Preparing for a Bicycle Ambulance
The more remote the communities we work in are, the further off the main road and the more difficult access is for them, the better partners they make, it seems. And pretty much all of the communities we work in are remote. Remote in this part of Uganda usually means deep poverty. It also means people are hardy and work cooperatively to tame the steep slopes into plantations.
BBC radio, Have Your Say, had a program about the African middle class last week. Middle class was defined as having $1-2 to spend per day! The other day I was shown a photo of children supposedly from our area. At first glance I could tell they were not. Later we were able to make out the name on their uniforms, a private school in Mbarara. In Uganda where education is highly valued, the middle class send their children to private schools.
Many of the Health Center II and Health Center III in Mbarara and Bushenyi District have at present a single health worker, although I have heard they are going to get a second health worker soon.

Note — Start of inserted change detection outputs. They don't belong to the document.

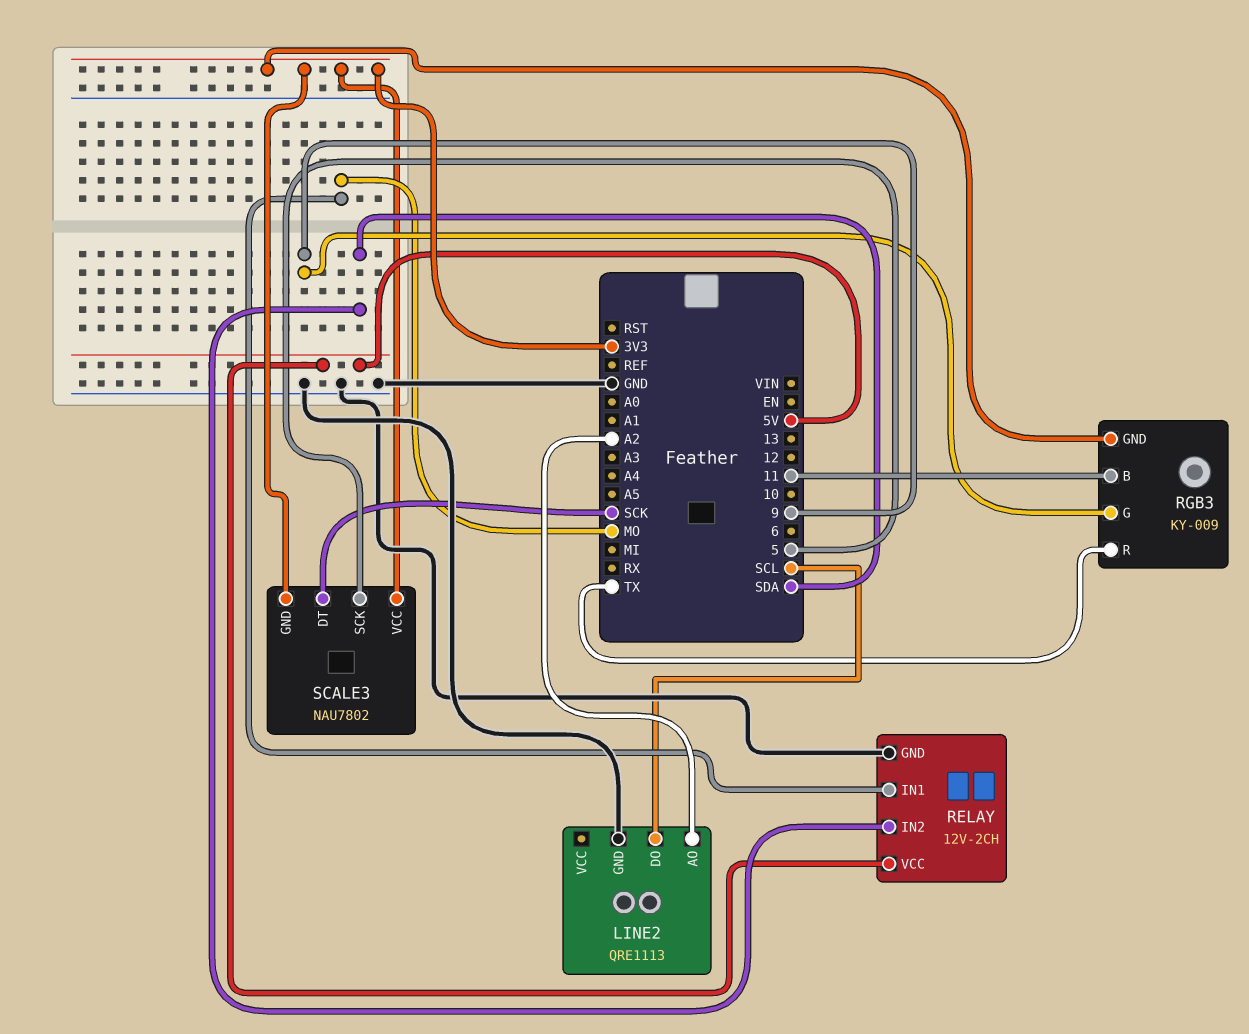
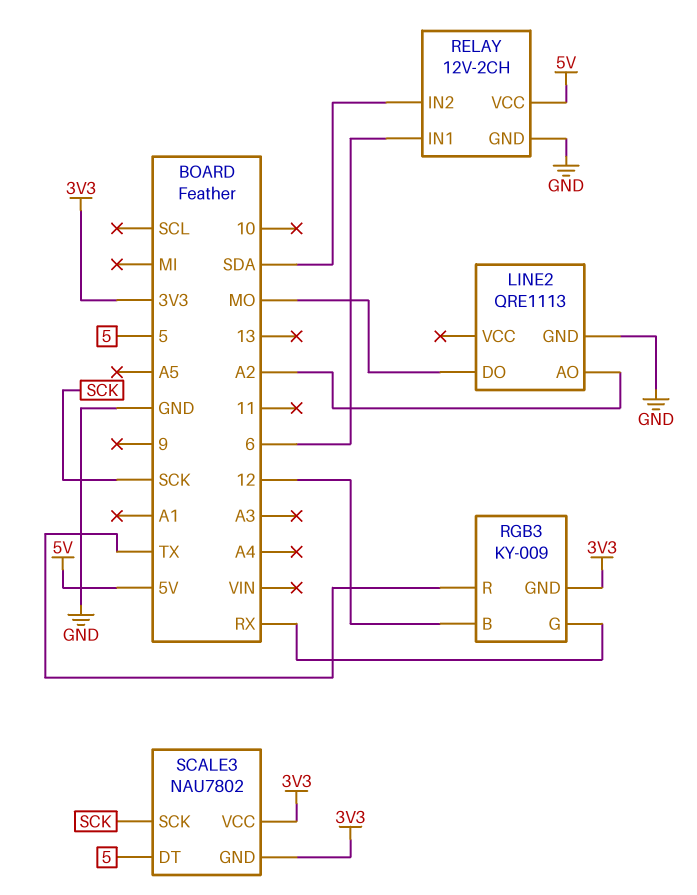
LINE2 pin DO: SCL -> MO
RELAY pin IN1: MO -> 6
RGB3 pin B: 11 -> 12
RGB3 pin G: 9 -> RX
SCALE3 pin DT: SCK -> 5
SCALE3 pin SCK: 5 -> SCK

The majority of the health workers are Nursing Assistants, a cadre that has only 3 months formal training. For many of them it was a long time ago. When they are away or sick, the health center is closed.

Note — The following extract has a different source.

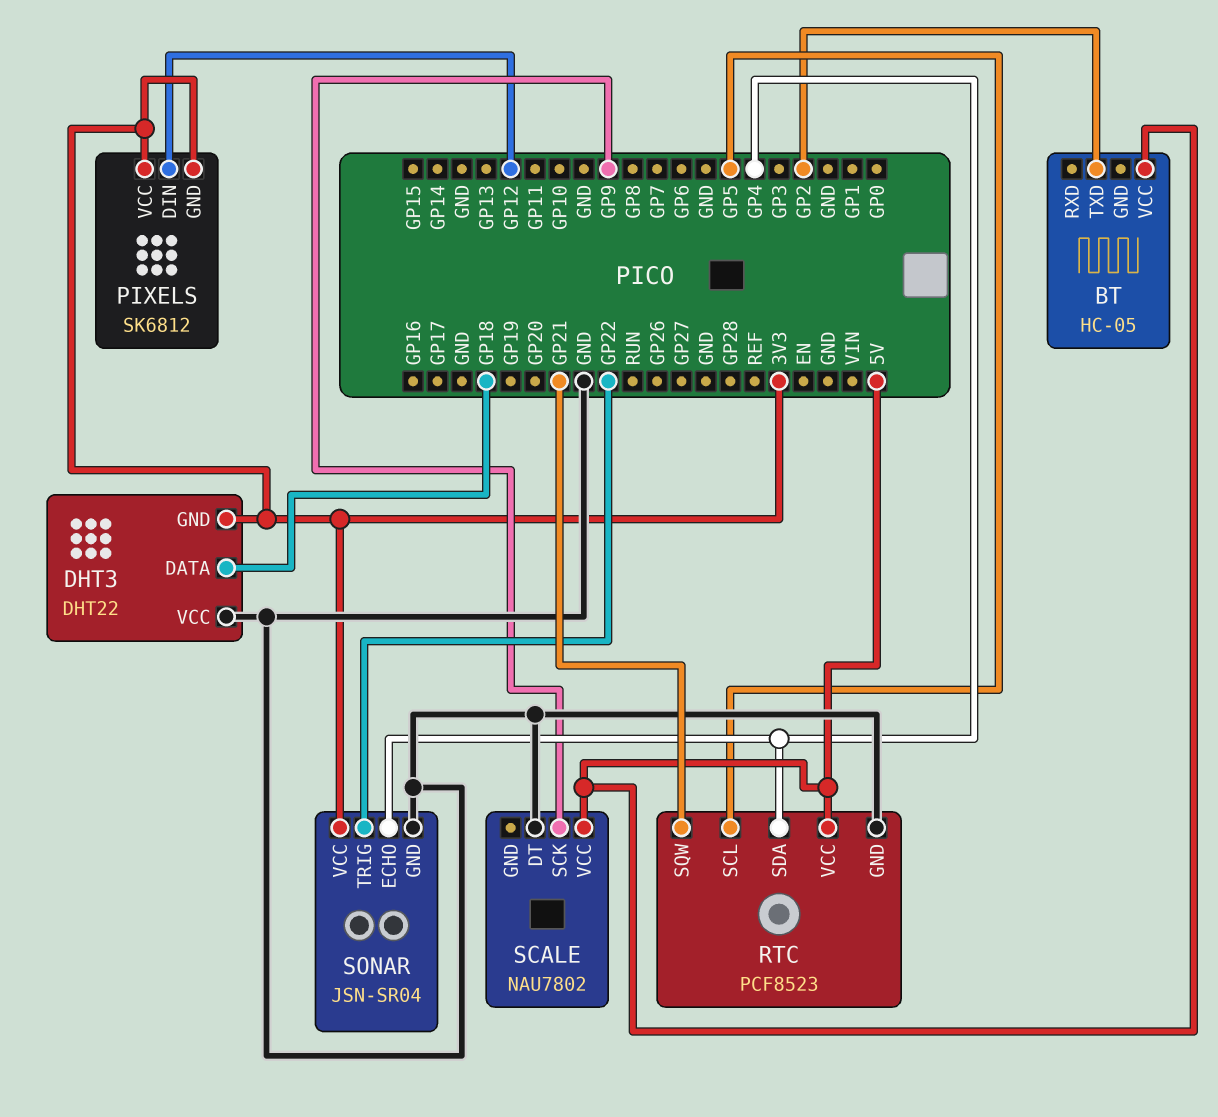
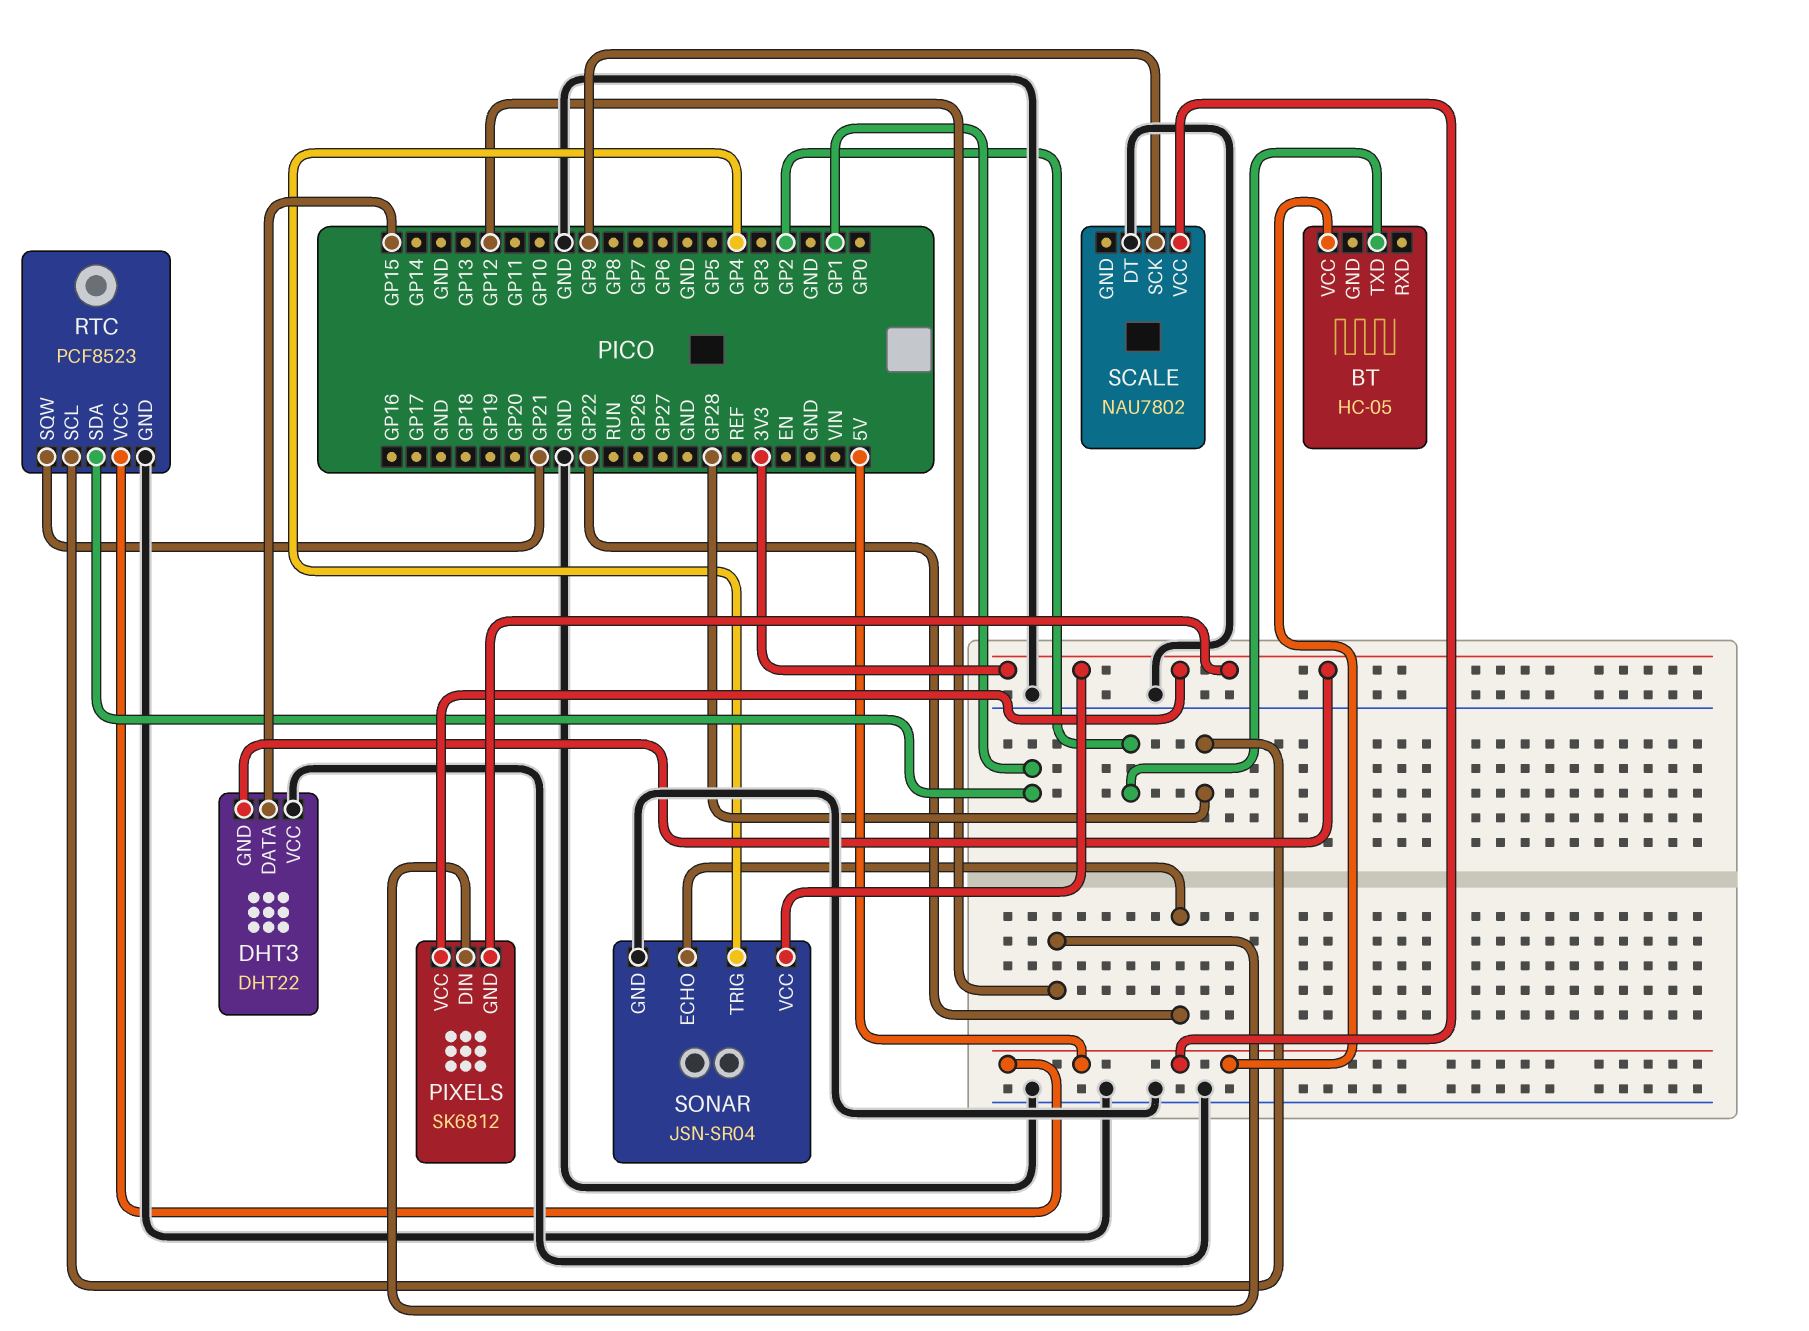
DHT3 pin DATA: GP18 -> GP15
RTC pin SCL: GP5 -> GP28
RTC pin SDA: GP4 -> GP1
SONAR pin ECHO: GP4 -> GP22
SONAR pin TRIG: GP22 -> GP4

Often in the community they are referred to as doctor. In the health center in Namiyonga, it is clearly evident why Agnes is referred to as doctor. She sees all the sick children, provides family planning advice, organizes immunizations, makes home visits, trains the community health workers (CHW) and holds community meetings to discuss and advocate for clean water. The walls of her small tidy but sparsely furnished health center are covered with bright posters and charts of the monthly cases of malaria. Even when she is presiding over a drama competition with her CHWs providing humorous health education, after it is finished, a line of mothers and children forms at her clinic door.
In Agnes' community, they have done some health planning and decided that their priority is a transportation plan, a way to ensure pregnant women in distress and sick children needing referral can be taken to the Health Center IV on the main highway for treatment.
A couple of groups who design bike ambulances, came to our area last year. One fellow, supposedly with vast experience in the developing world, took one look at the roads and headed back to Kampala the very next day. But the idea was planted. Huge loads of 5-7 bunches of matooke (banana) are ferried to the market by bicycle in this area, even if it means they have to walk the bicycle through the rough spots. Even I have been scouring the net for possible designs.
Then during a visit from a friend from UNICEF, she mentioned they were going to try some out. When she learned we had two communities that had developed transportation plans and were seeking solutions, we struck up a partnership. The bikes as yet are still in the pipeline, but the community recently brought down to the project office, 300,000 UgS (more than $100) in cash, their contribution to the bike ambulance. We require community contributions to our efforts and while this is a community that has little, they always prepare lunch for us and provide volunteer labour. But this is a sizable amount of cash for the community. As the bicycle when it comes will be a donation, the money was put in the safe to be used for maintenance. Recently they sent a message inquiring as to progress on the bike and indicated they had collected a further 200,000 UgS but would wait until bike was delivered.
Photos: Recently painted clinic; young boys; training session; coop work in field.